### ASSIGNED TASK
Using the entries that follow, write out the line containing "Airwheel electric luggage stands", the line containing "enables you to", and every line between them, exactly and nothing else.

[Dataset excerpts]
* * * * *

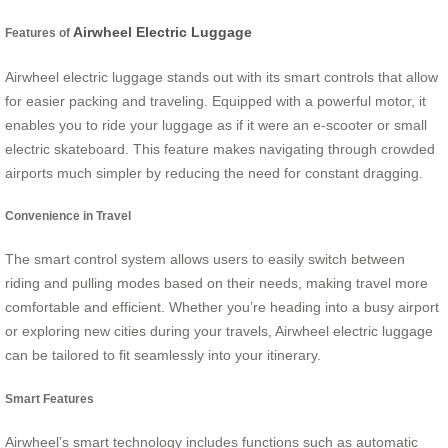
Airwheel Electric Luggage
Features of
Airwheel electric luggage stands out with its smart controls that allow
for easier packing and traveling. Equipped with a powerful motor, it
enables you to ride your luggage as if it were an e-scooter or small
electric skateboard. This feature makes navigating through crowded
airports much simpler by reducing the need for constant dragging.
Convenience in Travel
The smart control system allows users to easily switch between
riding and pulling modes based on their needs, making travel more
comfortable and efficient. Whether you’re heading into a busy airport
or exploring new cities during your travels, Airwheel electric luggage
can be tailored to fit seamlessly into your itinerary.
Smart Features
Airwheel’s smart technology includes functions such as automatic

* * * * *

### RESULT OF THIS TASK
Airwheel electric luggage stands out with its smart controls that allow
for easier packing and traveling. Equipped with a powerful motor, it
enables you to ride your luggage as if it were an e-scooter or small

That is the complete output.